> _Problem details_
Copy out every line of each of these items, word for word.

# START OF Data lines

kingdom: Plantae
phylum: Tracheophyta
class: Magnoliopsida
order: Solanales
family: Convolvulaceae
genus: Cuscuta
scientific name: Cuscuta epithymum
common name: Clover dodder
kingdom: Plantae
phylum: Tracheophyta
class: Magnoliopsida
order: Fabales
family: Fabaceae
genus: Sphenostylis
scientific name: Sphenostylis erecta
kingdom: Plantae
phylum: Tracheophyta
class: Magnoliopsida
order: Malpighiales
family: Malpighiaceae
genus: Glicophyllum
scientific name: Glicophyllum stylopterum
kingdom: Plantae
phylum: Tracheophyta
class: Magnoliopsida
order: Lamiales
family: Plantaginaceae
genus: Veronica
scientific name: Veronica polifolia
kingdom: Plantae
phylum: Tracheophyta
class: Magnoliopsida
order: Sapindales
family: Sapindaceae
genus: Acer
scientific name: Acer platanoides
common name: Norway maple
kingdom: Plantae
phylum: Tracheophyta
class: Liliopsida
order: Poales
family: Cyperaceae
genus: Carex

# END OF Data lines

> _Exercise output_
kingdom: Plantae
phylum: Tracheophyta
class: Magnoliopsida
order: Solanales
family: Convolvulaceae
genus: Cuscuta
scientific name: Cuscuta epithymum
common name: Clover dodder
kingdom: Plantae
phylum: Tracheophyta
class: Magnoliopsida
order: Fabales
family: Fabaceae
genus: Sphenostylis
scientific name: Sphenostylis erecta
kingdom: Plantae
phylum: Tracheophyta
class: Magnoliopsida
order: Malpighiales
family: Malpighiaceae
genus: Glicophyllum
scientific name: Glicophyllum stylopterum
kingdom: Plantae
phylum: Tracheophyta
class: Magnoliopsida
order: Lamiales
family: Plantaginaceae
genus: Veronica
scientific name: Veronica polifolia
kingdom: Plantae
phylum: Tracheophyta
class: Magnoliopsida
order: Sapindales
family: Sapindaceae
genus: Acer
scientific name: Acer platanoides
common name: Norway maple
kingdom: Plantae
phylum: Tracheophyta
class: Liliopsida
order: Poales
family: Cyperaceae
genus: Carex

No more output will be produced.